Thursday 28 January 2010

The Rope - Cont.

Just following up about the new digital rope I bought from Tesco.

Tuesday 26 January 2010

The Rope

I got a new rope from Tesco yesterday; £3.50 gets you a rope with a timer and counter integrated into the handle. It's nice and easy to adjust, just pull the loop tabs through and tighten. For £3.50 this is the best rope I have owned to date. I have had around 5 different ropes now:

  • The first is a leather rope and although heavy and slow has lasted the longest (2 years). £10.99

  • The second just snapped the first time I tried some double unders. £1.99

  • The third lasted the longest, almost 5 months. It had a metal handle and some free metal needles attached to the nylon rope, which prevent wear on the nylon thus preventing the rope from snapping. Unfortunately, it has no bearings so the metal pin wore out and eventually came free from the handle. £14.99

  • The next rope I bought was already broken when I got it out of the packet - bin! £7.50

  • Finally the Tesco counter rope. It has stood up to my fearce round of DU's today with no signs of catching or tangling. Will see how it goes. £3.50


I used the counter to see how fast I could go performing DU's today. I managed to pull 101 turns in 29 seconds out of the bag before my arms lost synch with my feet and my brain melted trying to maintain rhythm. I will get some footage of the rope and how it works soon.

Dogg Crapp

Okay, just over two weeks in and feeling pretty good again. Have managed to get about 85% of the load back I had prior to getting ill, so am heading in the right direction. Since HITT seems to really batter my immune system at the moment (I can litterally feel symptoms of a cold the next day), I am going to just do light cardio while my body gets back on form. So since I will be doing only light cardio work, I have room to stress myself a little more during strength sessions.

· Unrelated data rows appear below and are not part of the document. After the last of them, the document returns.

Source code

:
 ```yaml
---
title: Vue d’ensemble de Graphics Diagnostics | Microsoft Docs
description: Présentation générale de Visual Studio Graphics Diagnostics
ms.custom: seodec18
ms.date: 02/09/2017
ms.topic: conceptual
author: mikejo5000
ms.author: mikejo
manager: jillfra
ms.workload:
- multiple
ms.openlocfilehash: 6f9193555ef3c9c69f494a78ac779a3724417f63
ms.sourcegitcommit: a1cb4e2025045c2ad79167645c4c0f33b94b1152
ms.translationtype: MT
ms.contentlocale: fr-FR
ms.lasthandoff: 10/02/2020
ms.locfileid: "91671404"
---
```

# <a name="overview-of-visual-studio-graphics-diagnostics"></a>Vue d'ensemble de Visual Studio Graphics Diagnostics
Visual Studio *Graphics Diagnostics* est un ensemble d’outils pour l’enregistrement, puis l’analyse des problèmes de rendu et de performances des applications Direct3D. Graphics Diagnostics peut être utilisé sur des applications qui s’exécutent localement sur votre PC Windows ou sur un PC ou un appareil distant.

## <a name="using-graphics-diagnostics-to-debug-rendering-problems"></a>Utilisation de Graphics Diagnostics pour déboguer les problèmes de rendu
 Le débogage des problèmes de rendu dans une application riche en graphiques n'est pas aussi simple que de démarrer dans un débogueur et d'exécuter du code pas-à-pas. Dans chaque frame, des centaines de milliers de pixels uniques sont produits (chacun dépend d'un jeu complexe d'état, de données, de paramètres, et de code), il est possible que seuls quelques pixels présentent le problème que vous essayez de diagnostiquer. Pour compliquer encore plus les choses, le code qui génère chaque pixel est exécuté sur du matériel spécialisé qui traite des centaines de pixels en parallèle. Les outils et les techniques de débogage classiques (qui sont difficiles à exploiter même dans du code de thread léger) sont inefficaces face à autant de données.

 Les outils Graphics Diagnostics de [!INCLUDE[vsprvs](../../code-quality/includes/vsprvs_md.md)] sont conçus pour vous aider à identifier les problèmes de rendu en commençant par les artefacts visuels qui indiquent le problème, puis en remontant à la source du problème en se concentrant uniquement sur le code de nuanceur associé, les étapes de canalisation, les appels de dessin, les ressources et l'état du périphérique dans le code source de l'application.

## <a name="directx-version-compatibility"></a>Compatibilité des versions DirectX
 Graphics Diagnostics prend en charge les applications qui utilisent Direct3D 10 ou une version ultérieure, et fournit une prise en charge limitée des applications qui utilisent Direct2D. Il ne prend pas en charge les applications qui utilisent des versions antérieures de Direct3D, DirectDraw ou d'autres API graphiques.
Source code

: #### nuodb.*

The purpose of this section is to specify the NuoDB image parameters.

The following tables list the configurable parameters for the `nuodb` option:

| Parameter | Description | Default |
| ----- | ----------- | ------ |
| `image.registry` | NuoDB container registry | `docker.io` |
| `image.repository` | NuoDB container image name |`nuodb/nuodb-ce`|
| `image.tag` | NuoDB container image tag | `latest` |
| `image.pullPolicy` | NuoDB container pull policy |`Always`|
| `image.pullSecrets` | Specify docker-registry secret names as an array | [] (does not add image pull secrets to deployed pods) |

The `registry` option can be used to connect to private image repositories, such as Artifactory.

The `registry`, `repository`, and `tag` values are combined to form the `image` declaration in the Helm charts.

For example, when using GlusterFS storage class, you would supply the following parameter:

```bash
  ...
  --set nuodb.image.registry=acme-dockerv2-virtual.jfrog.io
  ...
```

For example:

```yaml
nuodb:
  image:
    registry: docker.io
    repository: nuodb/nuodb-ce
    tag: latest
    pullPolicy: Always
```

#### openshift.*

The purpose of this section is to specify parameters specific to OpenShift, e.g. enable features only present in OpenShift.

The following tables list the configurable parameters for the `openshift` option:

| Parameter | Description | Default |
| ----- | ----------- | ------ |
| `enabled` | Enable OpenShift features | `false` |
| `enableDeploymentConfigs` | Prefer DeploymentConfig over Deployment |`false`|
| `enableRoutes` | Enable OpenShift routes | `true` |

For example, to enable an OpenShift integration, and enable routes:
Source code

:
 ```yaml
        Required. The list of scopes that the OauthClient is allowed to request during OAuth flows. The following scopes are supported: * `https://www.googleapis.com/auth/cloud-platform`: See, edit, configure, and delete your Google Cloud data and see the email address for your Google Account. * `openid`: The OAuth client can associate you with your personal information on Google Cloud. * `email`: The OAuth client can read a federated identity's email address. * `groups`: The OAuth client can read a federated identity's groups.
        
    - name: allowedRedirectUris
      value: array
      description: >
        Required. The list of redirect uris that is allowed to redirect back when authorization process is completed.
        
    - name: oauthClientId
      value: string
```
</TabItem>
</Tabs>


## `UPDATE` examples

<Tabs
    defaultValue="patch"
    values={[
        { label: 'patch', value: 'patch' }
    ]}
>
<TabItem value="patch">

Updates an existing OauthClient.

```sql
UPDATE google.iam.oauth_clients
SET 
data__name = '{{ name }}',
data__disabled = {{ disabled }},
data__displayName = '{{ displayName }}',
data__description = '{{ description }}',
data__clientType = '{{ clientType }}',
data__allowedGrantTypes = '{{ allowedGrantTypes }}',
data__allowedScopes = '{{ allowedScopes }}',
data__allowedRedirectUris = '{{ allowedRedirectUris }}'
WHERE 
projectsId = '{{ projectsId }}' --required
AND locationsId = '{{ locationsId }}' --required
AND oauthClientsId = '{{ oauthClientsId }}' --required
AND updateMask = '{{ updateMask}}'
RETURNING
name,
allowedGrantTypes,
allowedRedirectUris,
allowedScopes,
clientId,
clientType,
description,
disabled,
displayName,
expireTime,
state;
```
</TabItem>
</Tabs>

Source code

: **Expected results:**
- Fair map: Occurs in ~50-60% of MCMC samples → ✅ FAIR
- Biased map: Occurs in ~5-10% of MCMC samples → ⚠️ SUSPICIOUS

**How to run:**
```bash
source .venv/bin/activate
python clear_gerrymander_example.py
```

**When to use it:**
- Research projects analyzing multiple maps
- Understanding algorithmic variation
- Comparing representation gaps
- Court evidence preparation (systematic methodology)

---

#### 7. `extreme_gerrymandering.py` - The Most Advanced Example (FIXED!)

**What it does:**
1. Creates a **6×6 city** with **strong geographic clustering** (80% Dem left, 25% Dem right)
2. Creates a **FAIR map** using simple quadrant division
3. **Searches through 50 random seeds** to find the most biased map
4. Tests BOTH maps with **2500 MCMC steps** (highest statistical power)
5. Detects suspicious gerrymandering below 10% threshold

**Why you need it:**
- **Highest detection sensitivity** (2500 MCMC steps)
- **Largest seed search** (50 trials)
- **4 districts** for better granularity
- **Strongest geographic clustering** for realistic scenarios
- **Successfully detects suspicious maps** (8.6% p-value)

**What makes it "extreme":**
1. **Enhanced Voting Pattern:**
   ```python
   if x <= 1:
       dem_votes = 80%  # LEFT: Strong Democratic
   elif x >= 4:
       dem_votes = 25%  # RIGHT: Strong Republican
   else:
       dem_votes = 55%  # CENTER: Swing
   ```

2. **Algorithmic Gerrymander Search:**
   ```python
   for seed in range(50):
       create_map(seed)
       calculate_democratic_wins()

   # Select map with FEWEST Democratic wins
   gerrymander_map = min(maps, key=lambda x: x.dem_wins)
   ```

I saw a blog about the DC (Dogg Crapp) training methodology from Bjorn Granum. After reading his posts, I decided to do some reading myself and have found some similar variations following the same principles. One approach is to incorporate X-reps immediately after the work set; no rest.

The theory is well documented in the link, but to summarise, it describes how maximal muscular growth is triggered at repetition failure. In most workouts we avoid taking muscles to failure since this requires extended periods of rest to repair the damage. However, working beyond failure by performing micro-reps, extends this period of maximal growth, stimulating the muscle to grow 2.5x as much than normal during the recovery phase. Most that have been sceptical about this technique but have actually tried it, have all said it works just as well in practice. The only negative to this is the recovery phase is extra important and it does put you out of action from participating in any extra activity.

I tried the DC X-rep combo yesterday as a start on a new 10 week strategy I have set for myself; starting with the A1 workout: Chest, Delts and Triceps. On completing the A1, I have never been so muscularly fatigued from a strength workout before (probably due to having avoided taking my muscles to failure and beyond before). I really can vouch that this style of DC really is a killer, not for the faint hearted.

I am fairly sore in places today, but not places I'd expect to be. For one, I was expecting more pain in my pectorals and triceps, but I feel nothing there. My delts feel tender, but not too bad. The weird part is my biceps throb, but bearing in mind I hardly used them yesterday. I will put this down to not stretching them during the stretch phase of the DC workout. I only stretched my chest, back and triceps. I will stretch all upper/lower muscle groups for the A2 workout.

Monday 11 January 2010

It Begins Here

Not made any entries for a while, so I'll up date you. I got really ill towards the end of October 2009, which put me out of action for ages. I had the odd attempt at returning to the gym when I thought I had recovered, to find it just brought back a relentless wave of the same symptoms again. By the end of December I gave up entirely and just waited for the cold/flu/virus (whatever it was), to finally burn out.

I paid the gym a visit last week, for the first time since December, to see if the same thing would happen again. Safe to say I am still in good health (touch wood), and don't feel any of the symptoms returning. What is obvious is the amount of strength I have lost and overall work capacity. I used to be able to handle a full compact hour, every day, without any problems. Now though, I struggle with just a few test sets and no post workout finisher, leaving me sore for days. Not good. The overall strain of the virus has also meant my losing over 14 lbs of lean mass along with any strength gains I had worked hard to achieve over the past year or so. I now weigh at my lowest, 12 st 6 lbs, so have a massive task to regain the year that I just wrote off.

Consider this the beginning; the reboot. I need to think of this as January 2009 and get back everything I lost through nearly 3 months out. I will start really light to avoid injury and avoid needing days to recover. The bar will be set low, but hopefully the bar can be raised considerably as the weeks go by.